EXERCISE PROMPT » Pick up the project summary on microplastics and their microbes below and keep writing it, starting after its last sentence.

QUOTED PASSAGE below:

INVESTIGATOR: Koty Sharp, Roger Williams University
MENTOR: David Rowley, University of Rhode Island
THEME: Environmental Health Science

ABSTRACT: Microplastics particles (<5 mm) are entering the oceans at 5-12 million metric tons annually. Microplastics are small enough to be eaten by filter-feeding organisms, including plankton that are consumed by commercially important fish and seafood species. Recent studies have shown that microplastics are ubiquitous in marine ecosystems, they become coated in unique microbial biofilms that include putative pathogens, and they are consumed by diverse marine organisms across the food web. The fate of microplastics-associated microbes in coastal food webs is undescribed. It is likely that they are bioaccumulated in higher trophic levels and significant seafood species. Microplastics alone, and their ability to act as ingestible hotspots containing potentially pathogenic microbial communities, present a significant threat to human health. The proposed work addresses the consequences of microplastics particles and their associated microbes on the health of local, coastal organisms. The aims of the work include: 1) characterize the microbial community composition of biofilms that colonize microplastics in Narragansett Bay; and 2) determine the potential for plastics-associated microbes to transfer into consumer and across trophic levels to higher-level consumers. Plastic-associated microbial biofilms will be characterized via sequencing analysis and oligonucleotide probe-based microscopy. Based on these results, microplastics experimentally coated with biofilms from a local seawater site will be presented to the coral Astrangia poculata, both directly and indirectly via copepod prey. Probe-based microscopy will be used to determine whether microbes are vectored by microplastics directly into copepods and A. poculata, and/or indirectly, via trophic transfer from copepod prey into A. poculata. The proposed work focuses on a new, underexplored aspect of microplastics pollution: the potential for dispersal and proliferation of novel, potentially harmful microbes in coastal ecosystems, food webs, and ultimately, the human food supply.

End of QUOTED PASSAGE.
PROVIDED MATERIAL below:

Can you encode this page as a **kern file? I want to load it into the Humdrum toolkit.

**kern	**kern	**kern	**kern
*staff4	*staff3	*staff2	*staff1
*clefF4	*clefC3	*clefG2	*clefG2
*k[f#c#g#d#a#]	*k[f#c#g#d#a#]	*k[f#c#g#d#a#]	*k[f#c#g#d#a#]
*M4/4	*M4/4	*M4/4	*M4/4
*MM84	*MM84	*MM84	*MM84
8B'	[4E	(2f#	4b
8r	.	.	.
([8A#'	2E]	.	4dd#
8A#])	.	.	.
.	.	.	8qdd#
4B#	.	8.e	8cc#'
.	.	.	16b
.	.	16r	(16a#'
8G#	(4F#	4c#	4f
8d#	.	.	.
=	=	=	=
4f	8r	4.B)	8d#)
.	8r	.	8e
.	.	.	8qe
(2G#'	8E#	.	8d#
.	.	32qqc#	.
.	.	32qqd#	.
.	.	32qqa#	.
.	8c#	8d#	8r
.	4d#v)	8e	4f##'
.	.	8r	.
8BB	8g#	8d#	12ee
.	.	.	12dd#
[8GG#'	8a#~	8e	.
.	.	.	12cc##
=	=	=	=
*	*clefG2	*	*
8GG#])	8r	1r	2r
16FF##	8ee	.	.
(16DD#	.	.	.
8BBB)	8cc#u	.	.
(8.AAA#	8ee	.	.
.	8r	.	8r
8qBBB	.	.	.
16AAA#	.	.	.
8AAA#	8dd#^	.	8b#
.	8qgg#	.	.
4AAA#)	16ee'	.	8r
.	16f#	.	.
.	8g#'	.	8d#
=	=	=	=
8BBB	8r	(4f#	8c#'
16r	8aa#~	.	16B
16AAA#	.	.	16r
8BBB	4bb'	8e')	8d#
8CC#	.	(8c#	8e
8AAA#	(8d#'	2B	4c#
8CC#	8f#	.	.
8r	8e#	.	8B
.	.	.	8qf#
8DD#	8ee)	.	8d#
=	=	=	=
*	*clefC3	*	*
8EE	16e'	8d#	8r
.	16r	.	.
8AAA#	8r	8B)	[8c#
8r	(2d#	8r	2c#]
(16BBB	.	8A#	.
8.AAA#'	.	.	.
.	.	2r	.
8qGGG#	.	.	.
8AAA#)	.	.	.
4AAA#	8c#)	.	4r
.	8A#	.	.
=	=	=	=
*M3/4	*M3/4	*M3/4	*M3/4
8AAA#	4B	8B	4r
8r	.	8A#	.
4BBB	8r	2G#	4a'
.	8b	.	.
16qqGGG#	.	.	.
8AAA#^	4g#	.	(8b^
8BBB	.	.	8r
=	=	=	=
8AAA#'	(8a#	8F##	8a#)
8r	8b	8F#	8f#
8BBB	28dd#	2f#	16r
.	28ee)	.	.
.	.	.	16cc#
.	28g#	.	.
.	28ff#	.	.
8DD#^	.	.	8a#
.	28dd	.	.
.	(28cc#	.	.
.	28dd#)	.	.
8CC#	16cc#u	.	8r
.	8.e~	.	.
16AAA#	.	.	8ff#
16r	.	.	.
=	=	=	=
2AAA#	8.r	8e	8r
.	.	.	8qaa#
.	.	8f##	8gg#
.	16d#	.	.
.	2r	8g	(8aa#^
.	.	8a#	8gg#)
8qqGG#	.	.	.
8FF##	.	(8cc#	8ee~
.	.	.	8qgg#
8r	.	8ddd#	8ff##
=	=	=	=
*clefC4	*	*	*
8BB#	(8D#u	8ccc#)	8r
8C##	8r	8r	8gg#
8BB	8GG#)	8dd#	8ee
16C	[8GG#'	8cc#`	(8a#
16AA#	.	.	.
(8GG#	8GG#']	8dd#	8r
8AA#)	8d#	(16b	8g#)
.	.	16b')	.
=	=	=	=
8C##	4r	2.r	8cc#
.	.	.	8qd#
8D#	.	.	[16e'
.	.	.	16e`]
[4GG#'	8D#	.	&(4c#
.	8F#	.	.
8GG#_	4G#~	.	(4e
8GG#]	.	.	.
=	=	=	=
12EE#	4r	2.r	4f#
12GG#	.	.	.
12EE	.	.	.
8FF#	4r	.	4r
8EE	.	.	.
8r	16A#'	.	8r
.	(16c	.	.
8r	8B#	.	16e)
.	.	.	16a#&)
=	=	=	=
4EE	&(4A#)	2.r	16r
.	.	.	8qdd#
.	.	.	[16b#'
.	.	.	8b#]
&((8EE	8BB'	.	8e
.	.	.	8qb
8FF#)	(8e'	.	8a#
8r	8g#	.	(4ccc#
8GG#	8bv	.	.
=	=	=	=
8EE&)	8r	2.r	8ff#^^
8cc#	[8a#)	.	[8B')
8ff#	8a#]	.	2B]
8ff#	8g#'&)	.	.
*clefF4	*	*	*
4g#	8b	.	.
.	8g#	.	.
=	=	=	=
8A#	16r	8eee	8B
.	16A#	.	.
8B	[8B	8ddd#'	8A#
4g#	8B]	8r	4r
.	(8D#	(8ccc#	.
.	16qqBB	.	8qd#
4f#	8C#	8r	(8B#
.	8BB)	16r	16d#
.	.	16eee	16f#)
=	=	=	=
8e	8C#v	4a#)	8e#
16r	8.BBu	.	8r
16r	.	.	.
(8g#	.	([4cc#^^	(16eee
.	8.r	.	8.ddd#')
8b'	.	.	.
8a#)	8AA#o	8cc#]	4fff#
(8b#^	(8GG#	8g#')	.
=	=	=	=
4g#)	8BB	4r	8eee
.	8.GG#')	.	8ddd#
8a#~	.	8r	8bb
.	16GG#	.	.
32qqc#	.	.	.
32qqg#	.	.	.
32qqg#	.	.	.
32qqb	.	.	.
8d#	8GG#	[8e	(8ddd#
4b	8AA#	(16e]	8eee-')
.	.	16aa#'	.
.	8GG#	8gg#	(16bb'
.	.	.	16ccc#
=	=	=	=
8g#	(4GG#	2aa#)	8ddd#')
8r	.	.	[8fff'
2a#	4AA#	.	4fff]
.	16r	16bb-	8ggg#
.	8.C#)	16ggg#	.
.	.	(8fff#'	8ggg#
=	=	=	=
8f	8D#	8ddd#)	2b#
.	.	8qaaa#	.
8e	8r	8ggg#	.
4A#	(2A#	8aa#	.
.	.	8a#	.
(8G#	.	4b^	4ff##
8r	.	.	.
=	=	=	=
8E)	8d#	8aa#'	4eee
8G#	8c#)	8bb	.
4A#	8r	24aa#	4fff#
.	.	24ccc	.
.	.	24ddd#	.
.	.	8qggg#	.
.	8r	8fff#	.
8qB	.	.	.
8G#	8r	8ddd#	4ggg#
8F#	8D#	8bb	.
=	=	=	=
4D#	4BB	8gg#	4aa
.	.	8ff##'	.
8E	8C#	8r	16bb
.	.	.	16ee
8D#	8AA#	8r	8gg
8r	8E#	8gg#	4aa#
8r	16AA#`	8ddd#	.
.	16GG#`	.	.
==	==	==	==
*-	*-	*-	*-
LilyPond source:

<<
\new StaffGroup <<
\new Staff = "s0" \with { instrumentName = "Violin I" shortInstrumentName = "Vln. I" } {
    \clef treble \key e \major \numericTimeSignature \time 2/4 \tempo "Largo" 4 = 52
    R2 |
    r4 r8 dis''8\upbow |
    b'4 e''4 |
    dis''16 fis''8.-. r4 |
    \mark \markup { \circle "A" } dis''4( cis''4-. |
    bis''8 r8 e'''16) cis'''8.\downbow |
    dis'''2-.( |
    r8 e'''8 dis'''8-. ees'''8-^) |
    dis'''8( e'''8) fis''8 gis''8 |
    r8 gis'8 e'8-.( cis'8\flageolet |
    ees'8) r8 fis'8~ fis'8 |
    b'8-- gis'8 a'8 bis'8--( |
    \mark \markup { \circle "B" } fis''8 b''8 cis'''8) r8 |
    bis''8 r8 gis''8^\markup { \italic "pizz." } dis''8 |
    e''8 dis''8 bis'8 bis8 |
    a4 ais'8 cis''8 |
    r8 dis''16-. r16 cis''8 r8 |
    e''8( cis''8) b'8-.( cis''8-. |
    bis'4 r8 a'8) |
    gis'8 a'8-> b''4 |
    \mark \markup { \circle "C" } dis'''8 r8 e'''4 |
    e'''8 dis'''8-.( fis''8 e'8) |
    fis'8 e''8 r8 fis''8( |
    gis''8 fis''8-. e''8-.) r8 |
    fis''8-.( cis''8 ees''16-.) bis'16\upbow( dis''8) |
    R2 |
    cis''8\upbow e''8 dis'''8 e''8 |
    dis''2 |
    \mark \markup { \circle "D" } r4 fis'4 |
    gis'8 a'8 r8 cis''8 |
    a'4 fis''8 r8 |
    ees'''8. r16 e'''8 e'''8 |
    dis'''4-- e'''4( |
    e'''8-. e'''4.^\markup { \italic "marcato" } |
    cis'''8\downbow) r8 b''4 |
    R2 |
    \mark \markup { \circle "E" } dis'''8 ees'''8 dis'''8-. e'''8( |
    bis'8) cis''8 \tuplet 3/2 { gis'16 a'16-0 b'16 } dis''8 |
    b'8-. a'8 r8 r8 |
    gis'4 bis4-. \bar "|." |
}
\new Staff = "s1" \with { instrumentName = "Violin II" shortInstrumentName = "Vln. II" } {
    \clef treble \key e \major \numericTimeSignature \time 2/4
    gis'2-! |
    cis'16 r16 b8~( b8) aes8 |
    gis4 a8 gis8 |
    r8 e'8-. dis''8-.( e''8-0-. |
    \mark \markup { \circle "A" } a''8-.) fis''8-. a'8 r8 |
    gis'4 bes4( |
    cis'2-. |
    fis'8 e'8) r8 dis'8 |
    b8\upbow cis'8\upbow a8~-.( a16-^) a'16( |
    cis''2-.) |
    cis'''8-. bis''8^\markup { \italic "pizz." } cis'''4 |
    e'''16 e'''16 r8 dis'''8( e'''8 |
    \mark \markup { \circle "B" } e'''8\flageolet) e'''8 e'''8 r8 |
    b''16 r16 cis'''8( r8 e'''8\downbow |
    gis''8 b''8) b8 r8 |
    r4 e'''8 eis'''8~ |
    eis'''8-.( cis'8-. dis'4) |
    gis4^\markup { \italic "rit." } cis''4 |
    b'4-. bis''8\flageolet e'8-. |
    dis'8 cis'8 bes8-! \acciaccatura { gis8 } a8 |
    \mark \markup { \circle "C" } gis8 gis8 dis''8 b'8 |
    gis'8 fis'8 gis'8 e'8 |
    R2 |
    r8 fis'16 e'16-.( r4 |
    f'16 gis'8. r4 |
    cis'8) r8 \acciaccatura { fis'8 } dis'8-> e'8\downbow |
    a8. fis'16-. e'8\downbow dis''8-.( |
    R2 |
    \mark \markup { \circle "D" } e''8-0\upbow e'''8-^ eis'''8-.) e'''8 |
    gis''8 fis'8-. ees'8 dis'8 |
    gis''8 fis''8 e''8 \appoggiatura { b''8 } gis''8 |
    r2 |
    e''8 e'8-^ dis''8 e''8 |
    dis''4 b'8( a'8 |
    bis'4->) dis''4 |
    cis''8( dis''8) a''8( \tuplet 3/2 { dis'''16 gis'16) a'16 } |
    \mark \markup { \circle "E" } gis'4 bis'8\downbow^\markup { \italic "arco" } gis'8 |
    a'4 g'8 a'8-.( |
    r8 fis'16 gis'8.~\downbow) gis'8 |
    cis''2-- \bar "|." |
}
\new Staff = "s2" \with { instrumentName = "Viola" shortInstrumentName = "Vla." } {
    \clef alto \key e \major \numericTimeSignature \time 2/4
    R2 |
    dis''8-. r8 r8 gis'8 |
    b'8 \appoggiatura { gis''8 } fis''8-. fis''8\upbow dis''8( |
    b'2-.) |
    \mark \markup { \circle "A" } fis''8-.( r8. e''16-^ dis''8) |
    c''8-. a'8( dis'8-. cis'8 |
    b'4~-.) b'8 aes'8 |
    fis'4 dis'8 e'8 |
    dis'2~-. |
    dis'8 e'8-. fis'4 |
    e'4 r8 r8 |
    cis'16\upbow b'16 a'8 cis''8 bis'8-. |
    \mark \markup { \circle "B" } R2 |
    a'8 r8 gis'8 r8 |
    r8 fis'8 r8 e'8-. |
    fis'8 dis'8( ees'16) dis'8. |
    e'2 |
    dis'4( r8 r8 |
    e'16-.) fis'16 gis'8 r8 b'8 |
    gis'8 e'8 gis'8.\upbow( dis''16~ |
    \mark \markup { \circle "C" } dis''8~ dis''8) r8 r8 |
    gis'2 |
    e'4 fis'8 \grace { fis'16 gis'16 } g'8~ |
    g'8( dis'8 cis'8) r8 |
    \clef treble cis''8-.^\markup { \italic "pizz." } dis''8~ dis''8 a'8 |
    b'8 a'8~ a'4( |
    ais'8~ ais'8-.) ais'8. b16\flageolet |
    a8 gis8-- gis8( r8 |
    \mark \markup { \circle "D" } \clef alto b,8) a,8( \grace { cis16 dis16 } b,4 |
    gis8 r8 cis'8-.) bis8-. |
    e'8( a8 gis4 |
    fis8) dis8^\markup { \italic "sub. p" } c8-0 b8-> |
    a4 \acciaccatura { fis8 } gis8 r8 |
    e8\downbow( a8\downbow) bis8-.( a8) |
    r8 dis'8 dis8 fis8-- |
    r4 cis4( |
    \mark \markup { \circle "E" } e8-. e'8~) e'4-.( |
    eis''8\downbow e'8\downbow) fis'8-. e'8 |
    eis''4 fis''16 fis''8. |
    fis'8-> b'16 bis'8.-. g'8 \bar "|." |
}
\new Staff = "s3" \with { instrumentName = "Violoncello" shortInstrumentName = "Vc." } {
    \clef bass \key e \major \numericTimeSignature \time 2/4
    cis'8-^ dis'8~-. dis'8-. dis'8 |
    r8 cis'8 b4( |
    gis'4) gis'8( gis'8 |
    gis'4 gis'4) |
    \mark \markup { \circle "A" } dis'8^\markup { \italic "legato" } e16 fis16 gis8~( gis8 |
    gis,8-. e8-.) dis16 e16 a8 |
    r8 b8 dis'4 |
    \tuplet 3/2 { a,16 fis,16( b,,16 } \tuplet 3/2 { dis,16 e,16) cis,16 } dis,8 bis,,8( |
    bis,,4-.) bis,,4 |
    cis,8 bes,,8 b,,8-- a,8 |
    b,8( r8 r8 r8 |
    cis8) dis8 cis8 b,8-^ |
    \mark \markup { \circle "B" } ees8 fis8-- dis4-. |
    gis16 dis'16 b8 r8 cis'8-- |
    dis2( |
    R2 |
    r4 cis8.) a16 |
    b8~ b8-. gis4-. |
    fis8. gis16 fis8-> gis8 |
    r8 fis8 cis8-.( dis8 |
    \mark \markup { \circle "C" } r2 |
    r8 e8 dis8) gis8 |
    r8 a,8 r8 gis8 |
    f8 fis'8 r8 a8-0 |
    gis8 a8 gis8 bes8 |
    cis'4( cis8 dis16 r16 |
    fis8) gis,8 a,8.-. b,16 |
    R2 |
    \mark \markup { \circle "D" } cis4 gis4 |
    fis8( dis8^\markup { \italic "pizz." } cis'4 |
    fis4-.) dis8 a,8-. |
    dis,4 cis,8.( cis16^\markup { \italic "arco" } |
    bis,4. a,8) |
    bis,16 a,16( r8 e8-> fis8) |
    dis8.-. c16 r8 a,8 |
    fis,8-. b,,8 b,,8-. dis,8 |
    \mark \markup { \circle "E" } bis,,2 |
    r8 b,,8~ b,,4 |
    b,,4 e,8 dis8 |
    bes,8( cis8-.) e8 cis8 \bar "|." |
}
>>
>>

End of PROVIDED MATERIAL.

RESULT BELOW »
RELEVANCE:  The proposed work addresses the consequences of microplastics in Narragansett Bay on the health of local, coastal organisms, focusing on the understudied potential for microplastics pollution to alter microbiomes in coastal ecosystems and food webs. The project, which will reveal basic insights into the microbial and chemical ecology of microplastics, will lay the groundwork for future mitigation efforts to minimize accumulation of pathogenic microbes in coastal ecosystems and the food supply.